Bugün İran halkı molla rejiminin baskıcı, kadın düşmanı, işçi karşıtı politikalarıyla boğuşurken; aynı zamanda İsrail ve ABD emperyalizminin doğrudan hedefi haline gelmiştir. Bu çelişkili durum, İran’daki ilerici ve devrimci güçlerin bağımsız bir sınıf perspektifiyle hareket etmesini zorunlu kılar. Devrimci pozisyon, İran’ın emperyalist saldırganlığa karşı halkın öz savunmasını savunurken, molla rejiminin de devrimci bir yolla devrilmesini hedefler. Ve ancak şu da unutulmamalıdır, an itibariyle fiili bir işgal durumu yaşanmaktadır. Dolayısıyla baş çelişki olan işgale karşı savaşmak esas, içerideki gerici rejime karşı savaşmak ise Tali durumuna düşmüştür.

Aynı şekilde Türkiye, Irak, Lübnan, Suriye ve Filistin halkları için de görev, halkların anti-emperyalist birliğini örmek ve sınıf eksenli bir Ortadoğu direnişi geliştirmektir. Bu birlik, ne Şii ekseni adı altında mezhepçi bloklarda ne de Batı güdümlü “demokratik muhalefet” maskesi altındaki işbirlikçi yapılarda yer alabilir. Ortadoğu’nun kurtuluşu, işçi sınıfı önderliğinde halkların enternasyonalist, anti-kapitalist ve devrimci seferberliğiyle mümkündür. İşgal ve talan kapitalizmin özüdür. Bütün bunlara son verecek olan kudret Sosyalizmdedir.

Devrimci Tutumun Ölçüsü

Marksist-Leninist tutumun ölçütü, bir gücün emperyalizme karşı söylemleri ya da pozisyonları değil; halkların tarihsel çıkarlarına hizmet edip etmediğidir. Ne İsrail’in saldırganlığı meşrudur ne de İran rejiminin halk düşmanı karakteri göz ardı edilebilir. Emperyalizmin her türüne karşı olmak, bölge halklarının kendi kaderini tayin hakkını ve sosyalist kurtuluşunu savunmak, bugün en temel devrimci pozisyondur.

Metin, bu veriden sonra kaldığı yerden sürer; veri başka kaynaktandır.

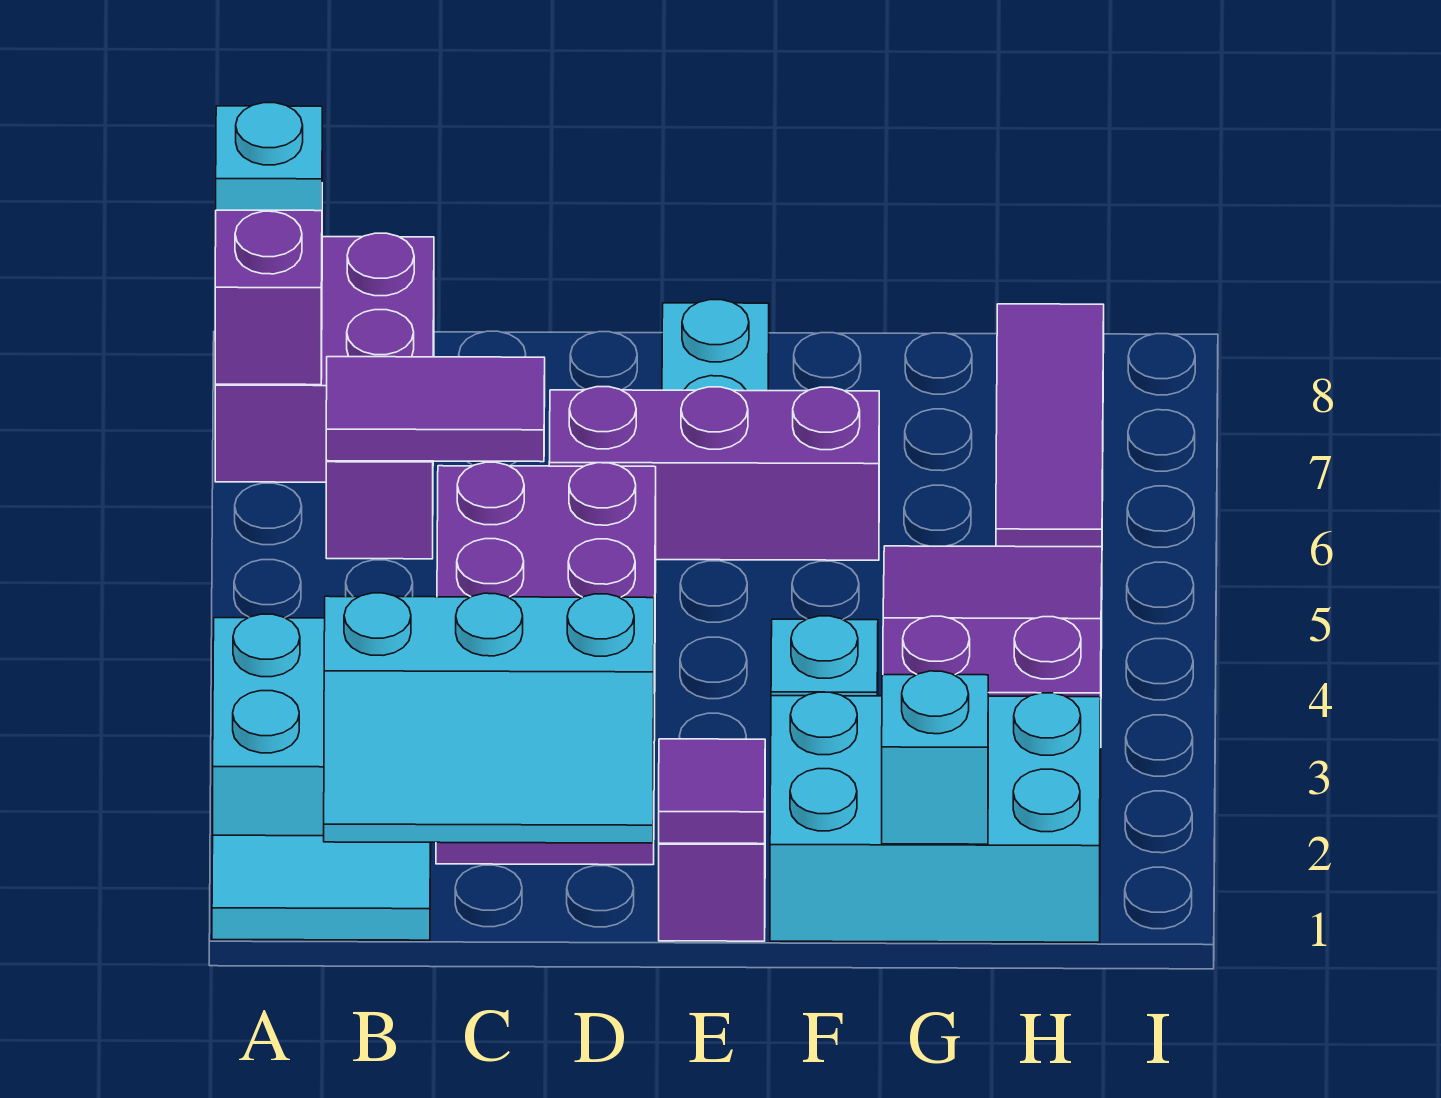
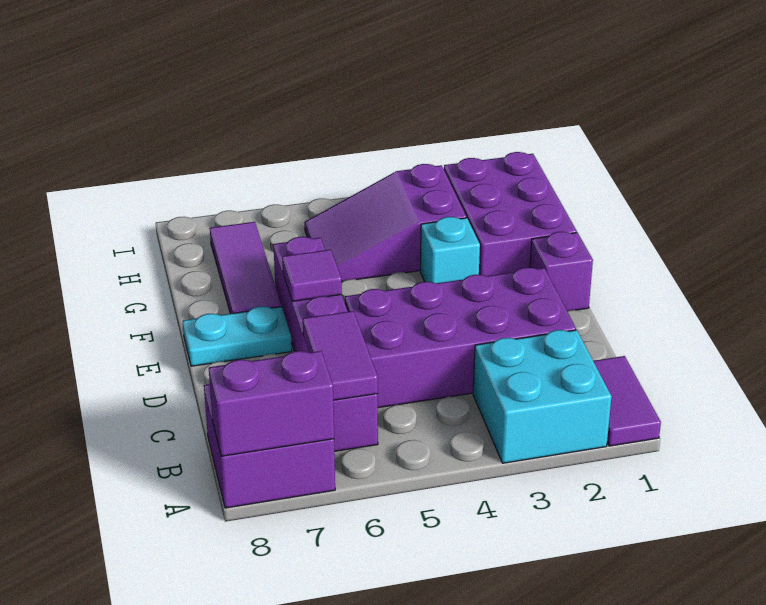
cyan 1x2 tile [212,835,430,940] -> purple 1x2 tile [593,356,661,446]
cyan 1x1 plate [216,103,322,211] -> none
cyan 2x3 slope [324,593,654,843] -> none
purple 1x1 tile [659,739,765,844] -> purple 1x1 tile moved to [282,250,342,301]
cyan 2x3 brick [770,692,1101,942] -> purple 2x3 brick [444,152,577,276]
cyan 1x1 brick [882,671,988,844] -> none
purple 1x3 tile [996,304,1104,547] -> purple 1x3 tile turned to [210,222,281,314]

Bu nedenle, devrimci hareketler için esas görev şudur: Emperyalist saldırganlığa karşı direnirken; gerici iktidarlara karşı da devrimci kopuşları örgütlemek. Bu ikili mücadele, halkların kurtuluşunun ön şartıdır. Yine belirtmekte fayda var ki, baş çelişki değişmiştir ve esas olan emperyalist işgale karşı savaşmaktır, diğer bütün çelişkiler talidir.